Filmin bütününe baktığımda gerçekten çok ama çok etkilendiğimi söylemeliyim. Yönetmen günlük hayatımızda karşılaştığımız birçok sorunu bir filmde bütünleştirmişti adeta. Din, politika, aile sorunları, cinsiyet eşitsizliği gibi birçok örnekler vardı filmde. Özellikle finalde, hayatın karmaşıklığına ve çözümsüz kalan bazı sorulara yoğunlaştığını görüyoruz. Kardeşlerin gerçeklerle yüzleşmesi, çözüm arayışları ve geçmişle hesaplaşmaları, hayatta bazı şeylerin tam olarak çözülemeyeceğiyle yüzleşmelerine yol açıyor. Bu tür durumlar kimi izleyici için açık kapı bıraksa da kimisi için tatmin edici olabilir.

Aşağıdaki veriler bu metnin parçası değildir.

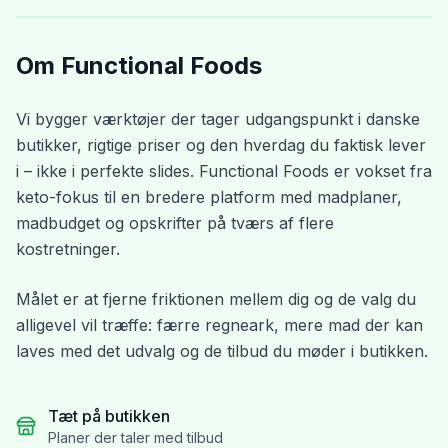
Om Functional Foods
Vi bygger værktøjer der tager udgangspunkt i danske
butikker, rigtige priser og den hverdag du faktisk lever
i – ikke i perfekte slides. Functional Foods er vokset fra
keto-fokus til en bredere platform med madplaner,
madbudget og opskrifter på tværs af flere
kostretninger.
Målet er at fjerne friktionen mellem dig og de valg du
alligevel vil træffe: færre regneark, mere mad der kan
laves med det udvalg og de tilbud du møder i butikken.
Tæt på butikken
Planer der taler med tilbud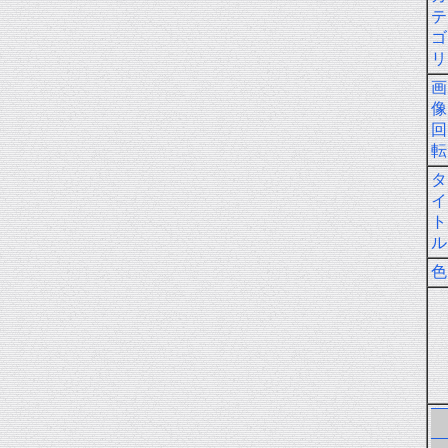
テ
ゴ
リ
画
像
回
転
タ
イ
ト
ル
色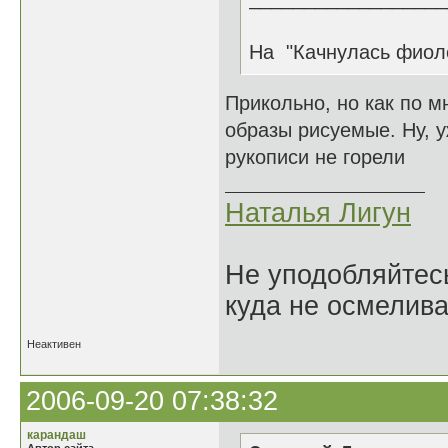
На "Качнулась фиоле
Прикольно, но как по м
образы рисуемые. Ну, 
рукописи не горели
Наталья Лигун
Не уподобляйтесь
куда не осмелива
Неактивен
2006-09-20 07:38:32
карандаш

Esasında film herkesin farklı bir hayatı olduğunu ve bazen iyileşmenin zaman aldığını vurguluyor.
Türk Sineması’nda gerek duygu yüklü olması gerek samimi ve derinlikli bir film olması yönüyle önemli bir yer edinen filmde mizahı ve dramayı böylesine dengeli ve bütüncül bir şekilde harmanlayarak biz seyircilere sunan yönetmen işinin ehli olduğunu bir kere daha gösteriyor.

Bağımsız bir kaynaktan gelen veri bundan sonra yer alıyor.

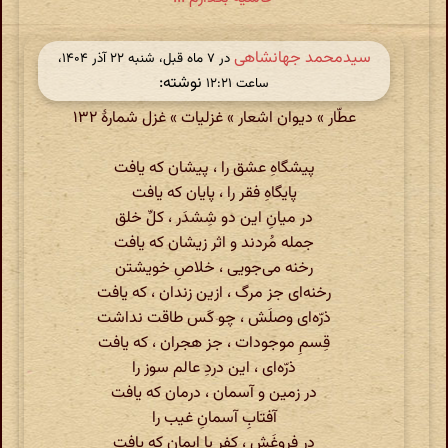
سیدمحمد جهانشاهی
در ‫۷ ماه قبل، شنبه ۲۲ آذر ۱۴۰۴،
نوشته:
ساعت ۱۲:۲۱
عطّار » دیوان اشعار » غزلیات » غزل شمارهٔ ۱۳۲
پیشگاهِ عشق را ، پیشان که یافت
پایگاهِ فقر را ، پایان که یافت
در میانِ این دو شِشدَر ، کلِّ خلق
جمله مُردند و اثر زیشان که یافت
رخنه می‌جویی ، خلاصِ خویشتن
رخنه‌ای جز مرگ ، ازین زندان ، که یافت
ذرّه‌ای وصلَش ، چو کَس طاقت نداشت
قِسمِ موجودات ، جز هجران ، که یافت
ذرّه‌ای ، این دردِ عالم سوز را
در زمین و آسمان ، درمان که یافت
آفتابِ آسمانِ غیب را
در فروغَش ، کفر با ایمان که یافت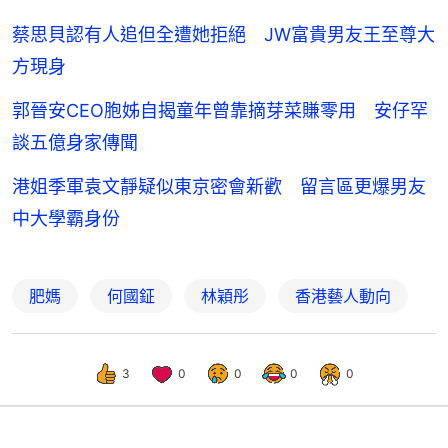
蔡思貝認有人追但全遭她拒絕 JW富貴男友王至尊大
方現身
郭晉安CEO胞姊自揭童年曾靠摘芽菜賺零用 安仔罕
談五億身家傳聞
港姐季軍袁文靜疑似東京密會新歡 留言區更爆男友
中大學霸身份
肥媽
何國鉦
林穎彤
香港藝人動向
3
0
0
0
0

Başta çok klişe ve basit bir kara mizah içeriği olmasından tedirgin olsam da, filmi bitirdiğimde Kelebekler’in aslında o çok klişe olan konuyu ayrıntılarla ne kadar derinlikli işlediğini ve izleyicide büyük etkiler bırakan bir film olduğunu farkettim. Özellikle etkilendiğim yanı ise filmin karakterlerinin kelebekler ile bağdaşlaştırılmasıydı. Filmde koza kavramı karakterlerin geçmişlerinden, travmalarından ve duygusal boşluklarından kurtulmak için geçirdikleri özgürleşme ve dönüşüm sürecine benzetilmiş, karakterler aynı kelebekler gibi kozalarından sıyrılıp yepyeni, özgür hayatlara yelken açmışlardır. İzleyiciler olarak bizler de film vasıtasıyla birer kelebeğin kozasından çıkmasını izlediğimizi söyleyebiliriz.